OLM API Reference

`olm.models.microsoft.phi4`

Source: src/olm/models/microsoft/phi4.py:1

Classes

Phi4Block(embed_dim: int, intermediate_size: int, num_heads: int, num_kv_heads: int, max_seq_len: int, dropout: float, rope_theta: float)

Bases: olm.nn.structure.block.Block

Source: src/olm/models/microsoft/phi4.py:10

A single Transformer block for Phi 4.

Structure

x = x + GQA(RMSNorm(x)) x = x + SwiGLU(RMSNorm(x))

Parameters

  • embed_dim (int): Model dimension.
  • intermediate_size (int): FFN hidden dimension.
  • num_heads (int): Number of attention heads.
  • num_kv_heads (int): Number of KV heads.
  • max_seq_len (int): Max sequence length.
  • dropout (float): Dropout probability.
  • rope_theta (float): RoPE base.

Methods

forward(self, x: torch.Tensor) -> torch.Tensor (inherited from Block)

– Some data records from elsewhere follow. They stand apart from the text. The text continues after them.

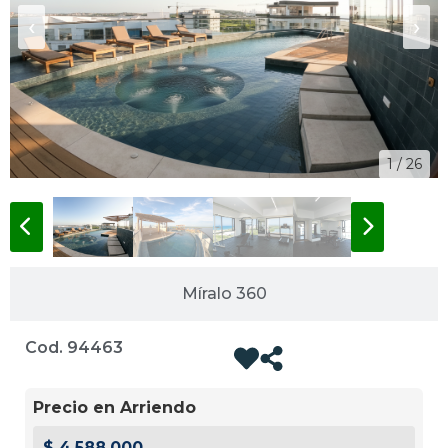
‹
›
1 / 26
Míralo 360
Cod. 94463
Precio en Arriendo
$ 4.588.000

Source: src/olm/nn/structure/block.py:26

Apply each block to the input in sequence.

Parameters

  • x: Input tensor.

Returns

Output tensor after all blocks have been applied.

Phi4Model(vocab_size: int, embed_dim: int, intermediate_size: int, num_layers: int, num_heads: int, num_kv_heads: int, max_seq_len: int, rope_theta: float = 250000.0, dropout: float = 0.0, tie_weights: bool = True)

Bases: olm.nn.structure.block.Block

Source: src/olm/models/microsoft/phi4.py:73

Base class for Phi 4 models.

Structure

Embedding -> [Phi4Block] x N -> RMSNorm -> tied OutputHead.

Forward

Accepts token IDs shaped [batch, seq_len] and returns logits shaped [batch, seq_len, vocab_size].

Implementation Note

This implementation uses standard Rotary Positional Embeddings (RoPE) parameterized via rope_theta.

Methods

forward(self, x: torch.Tensor) -> torch.Tensor (inherited from Block)

Source: src/olm/nn/structure/block.py:26

Apply each block to the input in sequence.

Parameters

  • x: Input tensor.

Returns

Output tensor after all blocks have been applied.

Phi4_14B()

Bases: olm.models.microsoft.phi4.Phi4Model

Source: src/olm/models/microsoft/phi4.py:130

Phi-4 14B Model.

Methods

forward(self, x: torch.Tensor) -> torch.Tensor (inherited from Block)

Source: src/olm/nn/structure/block.py:26

Apply each block to the input in sequence.

Parameters

  • x: Input tensor.

Returns

Output tensor after all blocks have been applied.